▸ **Complete the following**
1. In the Perl regular expression thread, why does Paul Tomblin say the questioner should have chosen Konrad's solution, and why does the questioner still favor Vinko's? Respond in one to three sentences.
2. According to the Perl regular expression thread, what does the questioner's code print when given the name "Parisi, Kenneth"?

-- start Reading passage --

Please explain this Perl regular expression

Question

    $rowfetch =~ s/['-]//g; #All chars inside the [ ] will be filtered out.
    $rowfetch =~ m/(\w+), ?(.)/;
    printf $fh lc($2.$1);

I got help building this regular expression yesterday, but I don't fully understand it.

It takes a name like Parisi, Kenneth and prints out kparisi

Knowns:
s/ = substitute
m/ = match

I tried searching for the rest but couldn't find anything that really helped explain it.

I also didn't understand how the =~ is supposed to evaluate to either true or false, yet in this situation, it is modifying the string.

You should have gone with Konrad's solution (after I fixed it). That one was dead easy to understand. — Paul Tomblin, Dec 19 '08 at 15:00
Oh i didnt know you had fixed it... I'll test it and thanks... Although Vinko's solution is working pretty good for me. I don't know if you saw the comment thread we had, but he helped get rid of some other chars in the strings. I'll let you know if yours works, thanks. — CheeseConQueso, Dec 19 '08 at 15:04
it turns Parisi, Kenneth into kparisienneth
$rowfetch =~ s/(\w+),\s(\w)/$2$1/;
$rowfetch =~ s/([a-z]+)\s([a-z])/$2$1/i;
$rowfetch = lc $rowfetch; — CheeseConQueso, Dec 19 '08 at 15:16
nm the
's i thought this took html... btw is there any way to send a message directly to someone on this site? im obviously new here — CheeseConQueso, Dec 19 '08 at 15:16

Ed Guiness · Answer 1 · 2009-03-11T12:59:44.000

I find the YAPE::Regex::Explain module very helpful -

C:\>perl -e "use YAPE::Regex::Explain;print YAPE::Regex::Explain->new(qr/['-])->explain;"
The regular expression:

(?-imsx:['-])

-- end Reading passage --
-- start Dataset excerpts --

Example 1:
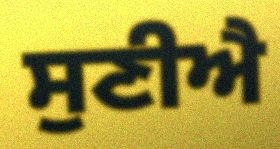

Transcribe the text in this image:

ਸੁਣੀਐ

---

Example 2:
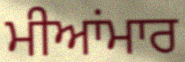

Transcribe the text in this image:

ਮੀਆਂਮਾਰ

-- end Dataset excerpts --
-- start Dataset excerpts --

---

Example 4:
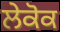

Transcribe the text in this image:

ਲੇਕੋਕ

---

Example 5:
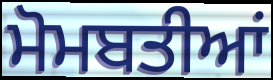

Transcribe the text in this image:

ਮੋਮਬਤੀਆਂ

-- end Dataset excerpts --
-- start Dataset excerpts --

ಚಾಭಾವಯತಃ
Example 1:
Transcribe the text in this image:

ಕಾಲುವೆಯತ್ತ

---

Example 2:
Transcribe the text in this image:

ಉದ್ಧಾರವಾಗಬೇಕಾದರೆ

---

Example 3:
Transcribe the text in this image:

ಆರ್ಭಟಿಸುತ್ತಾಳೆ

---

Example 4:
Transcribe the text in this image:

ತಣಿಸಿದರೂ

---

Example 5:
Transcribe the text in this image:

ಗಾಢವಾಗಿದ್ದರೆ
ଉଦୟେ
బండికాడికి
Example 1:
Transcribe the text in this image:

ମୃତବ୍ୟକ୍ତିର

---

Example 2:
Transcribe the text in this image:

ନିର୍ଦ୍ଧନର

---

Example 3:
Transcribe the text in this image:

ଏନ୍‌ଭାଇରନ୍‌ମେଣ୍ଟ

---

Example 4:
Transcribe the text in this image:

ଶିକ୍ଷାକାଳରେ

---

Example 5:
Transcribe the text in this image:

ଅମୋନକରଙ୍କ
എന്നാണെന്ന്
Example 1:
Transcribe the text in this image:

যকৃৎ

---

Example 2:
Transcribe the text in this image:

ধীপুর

-- end Dataset excerpts --

▸ **Results for the exercise**
1. Paul Tomblin says Konrad's solution, after he fixed it, was dead easy to understand. The questioner replies that Vinko's solution is working well and that Vinko helped remove some other characters from the strings.

2. It prints kparisi.